Getting enough deep sleep helps you feel rested in the morning. Your mind and body perform several essential functions during deep sleep:
- Eliminating toxins from the brain.
- Consolidating new memories.
- Processing emotions.
- Recovering from physical strain.
- Strengthening your immune system.
REM sleep stands for rapid eye movement. During REM sleep, you sleep more deeply than in other stages, meaning it's very difficult to wake up. This is the stage when you dream. Like the name suggests, your eyes flutter and your breathing becomes sporadic. Fortunately, your muscles are in a state of paralysis, preventing you from moving around.
Sleep trackers can accurately identify sleep stages thanks to special sensors that measure heart rate variability.
How to get more deep sleep
While there's no minimum amount of light sleep to strive for, increasing your deep sleep can offer real health benefits. The American Sleep Association recommends three strategies for getting more deep sleep:
- Sleep longer. The easiest way to get more deep sleep is to sleep for longer periods of time. So, if you currently get six hours of sleep, strive for seven or eight.
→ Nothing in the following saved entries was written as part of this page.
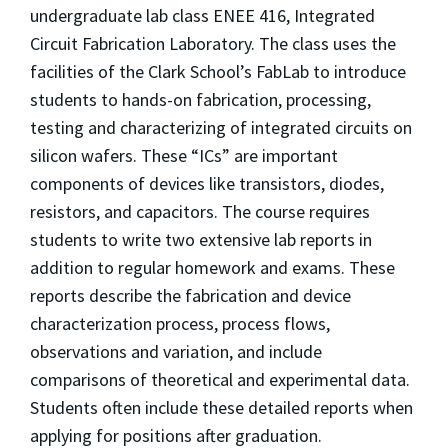
undergraduate lab class ENEE 416, Integrated
Circuit Fabrication Laboratory. The class uses the
facilities of the Clark School’s FabLab to introduce
students to hands-on fabrication, processing,
testing and characterizing of integrated circuits on
silicon wafers. These “ICs” are important
components of devices like transistors, diodes,
resistors, and capacitors. The course requires
students to write two extensive lab reports in
addition to regular homework and exams. These
reports describe the fabrication and device
characterization process, process flows,
observations and variation, and include
comparisons of theoretical and experimental data.
Students often include these detailed reports when
applying for positions after graduation.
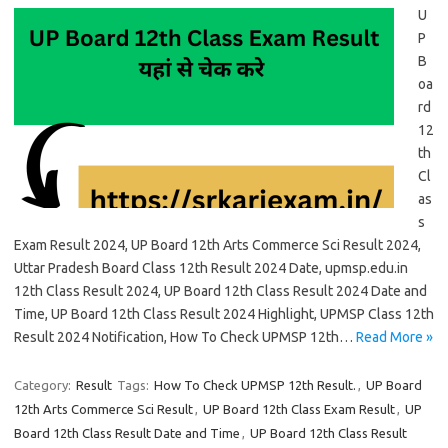
U
P
B
oa
rd
12
th
Cl
as
s
Exam Result 2024, UP Board 12th Arts Commerce Sci Result 2024,
Uttar Pradesh Board Class 12th Result 2024 Date, upmsp.edu.in
12th Class Result 2024, UP Board 12th Class Result 2024 Date and
Time, UP Board 12th Class Result 2024 Highlight, UPMSP Class 12th
Result 2024 Notification, How To Check UPMSP 12th…
Read More »
Category:
Result
Tags:
How To Check UPMSP 12th Result.
,
UP Board
12th Arts Commerce Sci Result
,
UP Board 12th Class Exam Result
,
UP
Board 12th Class Result Date and Time
,
UP Board 12th Class Result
- Exercise daily. Research suggests that vigorous exercise, such as running or swimming, leads to more deep sleep. Daily exercise also helps exhaust your body, signaling that it needs rest.
- Get warm. Heating your body throughout the day is shown to increase deep sleep. So, spend time in the sun, get more vigorous exercise, immerse yourself in a sauna or hot tub, take a hot bath before bed, and get cozy under a warm blanket.
3. Sleep quality
Your sleep tracker uses a proprietary algorithm, or set of rules, to make judgments about your sleep quality based on all the things it measures. When you're physically restless throughout the night with many times awake, the device assumes you slept poorly. When you get at least seven hours of undisturbed sleep, it assumes you slept well.
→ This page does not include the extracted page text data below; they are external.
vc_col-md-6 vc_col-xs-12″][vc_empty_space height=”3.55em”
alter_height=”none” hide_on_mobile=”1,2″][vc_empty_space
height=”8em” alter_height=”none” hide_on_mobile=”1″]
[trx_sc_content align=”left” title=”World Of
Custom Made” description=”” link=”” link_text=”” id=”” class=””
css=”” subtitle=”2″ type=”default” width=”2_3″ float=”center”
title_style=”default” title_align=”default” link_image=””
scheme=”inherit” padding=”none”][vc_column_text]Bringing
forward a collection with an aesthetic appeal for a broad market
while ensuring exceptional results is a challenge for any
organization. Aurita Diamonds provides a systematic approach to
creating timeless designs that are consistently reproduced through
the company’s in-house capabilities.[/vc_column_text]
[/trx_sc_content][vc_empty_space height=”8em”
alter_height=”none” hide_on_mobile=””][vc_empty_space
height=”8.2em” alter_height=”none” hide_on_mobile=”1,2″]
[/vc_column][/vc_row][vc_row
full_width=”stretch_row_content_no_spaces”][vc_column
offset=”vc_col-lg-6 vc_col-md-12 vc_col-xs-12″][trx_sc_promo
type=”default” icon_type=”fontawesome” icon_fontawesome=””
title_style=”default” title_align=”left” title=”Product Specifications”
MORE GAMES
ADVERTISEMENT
How to get a better quality sleep
If you wake up often or are frequently disturbed while sleeping, you may get a poor quality sleep. To avoid this, try these tips from the National Institutes of Health:
- Avoid stimulating substances before bed. Many substances can interfere with your ability to sleep, even if consumed hours before bedtime. Don't drink coffee after noon or eat large meals within a few hours of bedtime, and avoid consuming alcohol or cigarettes altogether, when possible.
- Control your sleep environment. Research shows that a room that's "quiet, cool, and dark" is most conducive to a good night's sleep. Do your best to limit disturbances by closing your curtains or blinds, keeping the window open, and using earplugs, if necessary.